A publicitária americana Nancy Harhut faz estudos há mais de uma década sobre a aplicação de neurociência no marketing. Como consultora e chefe de criação de sua própria agência, a Nancy Harhut & Associates, ela teve uma das palestras mais disputadas do SXSW deste ano, evento em Austin, no Texas, que congrega festival de cinema, música, mídia interativa e conferências. O interesse estava em torno de suas pesquisas sobre como usar os dados para aprimorar a experiência do consumidor, e combiná-los com a ciência do comportamento humano. Em agosto, a empresa de software Adobe a trouxe ao Brasil para apresentar uma palestra sobre o tema. “Muitas vezes pensamos que, como consumidores, estamos no controle”, disse à DINHEIRO. “Geralmente não sabemos por que fazemos as coisas. Estamos sempre respondendo instintivamente, tomando decisões automáticas.” Leia, a seguir, a entrevista:

DINHEIRO – Como usar o grande volume de dados coletados hoje, por exemplo, pela internet para fazer campanhas publicitárias mais eficientes?

NANCY HARHUT – No passado, as empresas precisavam ter um produto muito bom e uma boa localização. E isso bastava para os consumidores optarem por certa marca. Nos dias de hoje, isso mudou. Existe muita competição. Muitas empresas possuem produtos parecidos e com preços similares. A experiência do consumidor, então, pode ser o fator decisivo para uma compra. Quem oferece a melhor experiência pode conseguir mais negócios. E, se ela não for boa, os clientes se afastam. Há diversas formas de se melhorar essa relação com o consumidor. E uma delas é com o uso de dados.

DINHEIRO – Como usá-los de forma que tragam resultados, de fato?

HARHUT – Eles podem ser utilizados de forma estratégica. É a informação que vai ajudar a determinar com quem uma marca deve falar. O dado vai direcionar também quando fazer isso e o que deveria pedir para o cliente fazer. O anunciante pode pedir para o consumidor realizar a sua primeira compra, ou que aproveite para completar uma compra maior. O dado vai ajudar o marketing a identificar o alvo, quando ele deve ser atingido e o que pedir.

DINHEIRO – Então, serve principalmente como ponto de partida?

HARHUT – Sim. Por cima dessas informações, é preciso aplicar a ciência do comportamento, que ensina como apresentar a mensagem de forma que o cliente esteja mais receptivo a recebê-la. O dado vai dar o ‘timing’ da comunicação. E a ciência do comportamento vai dizer como posicionar a mensagem e o design do anúncio. Por exemplo, um de seus princípios é algo chamado de fluência cognitiva. É um termo que parece complicado, mas é fácil de entender. As pessoas preferem coisas que são mais simples, sobre as quais é mais fácil pensar e chegar a uma conclusão. Isso é óbvio. Mas, além disso, os consumidores também consideram as coisas mais simples de serem pensadas como algo mais verdadeiro e mais preciso. Tudo isso faz com que fiquem mais confiantes para tomar uma decisão de compra.

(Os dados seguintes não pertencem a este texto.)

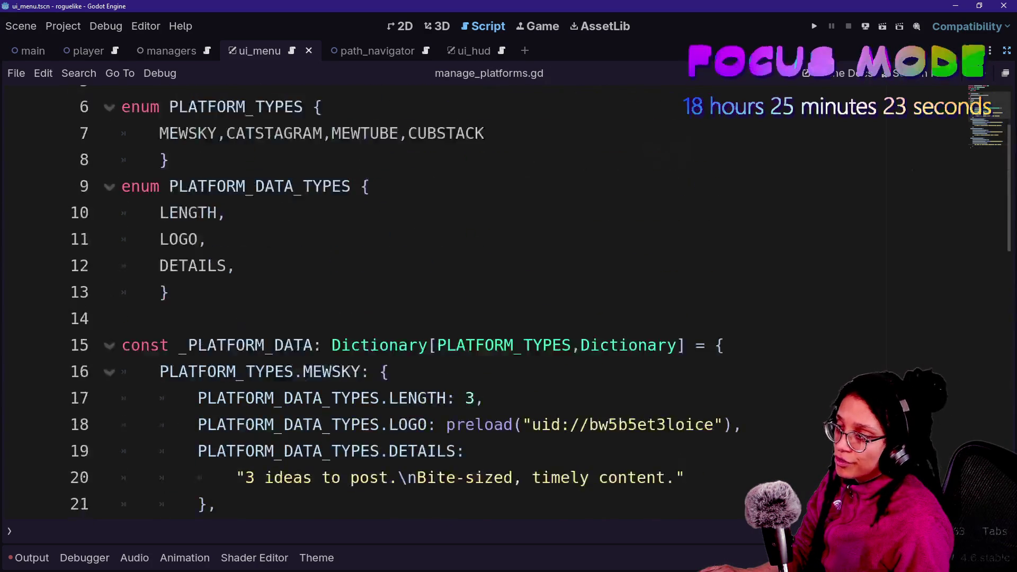
{"action": "scroll", "coordinate": [509, 297], "scroll_direction": "down", "scroll_amount": 2}
{"action": "left_click_drag", "start_coordinate": [484, 368], "coordinate": [391, 341]}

DINHEIRO – Como aplicar isso na prática?

HARHUT – A fluência cognitiva tem dois aspectos: as palavras que são usadas e o design, o visual da mensagem. Você tem de fazer mais simples, mais fácil. Há estudos que dizem que usar fontes fáceis de serem lidas faz a diferença. Se a publicidade trouxer algo difícil de ler, as pessoas tendem a pensar que o conteúdo da mensagem também é difícil de fazer. Há um estudo da Universidade de Michigan que pediu às pessoas lerem uma receita de comida. As pessoas liam a mesma receita com uma fonte fácil de ler e outra difícil. E deviam dizer quanto tempo achavam que levariam para preparar a refeição. As pessoas que leram a fonte complicada disseram que precisariam de 59% mais tempo para fazer. Esse estudo tem implicações para o marketing. Quando o anúncio pede às pessoas que abram uma conta de banco ou que escolham uma apólice de seguro de vida, as fontes difíceis levam o consumidor a pensar que vai ser difícil o processo, e elas não vão querer fazer.

DINHEIRO – Quais outros exemplos da ciência do comportamento podem ter grande impacto numa campanha?

HARHUT – Outro princípio da ciência do comportamento é a aversão à perda. Os cientistas dessa disciplina perceberam que as pessoas são duas vezes mais motivadas a evitar a dor do que alcançar um ganho ou um prazer. O problema é que o marketing se refere a ganhos, sobre os benefícios que se conseguirá se comprar um serviço ou produto. E isso é bom. Não digo para não fazer esse tipo de marketing. Ele deve ser feito. Mas, se quiser adicionar aversão à perda nessa receita é fácil. Em vez de dizer: ‘aproveite esta venda’, pode comunicar: ‘não perca’. É uma sutileza que dará a impressão ao cliente de que ele pode perder algo, e que isso pode trazer consequências no futuro. Se ele perder a oportunidade, vai ser ruim. É melhor dizer: “10 erros que você gostaria de evitar”, em vez de “10 coisas que deveria sempre fazer”. As pessoas vão preferir a primeira, porque não querem cometer os erros. É nisso onde o dado e a ciência do comportamento podem andar juntos. Descobrir para quem quero dizer algo e como dizer de forma mais eficiente.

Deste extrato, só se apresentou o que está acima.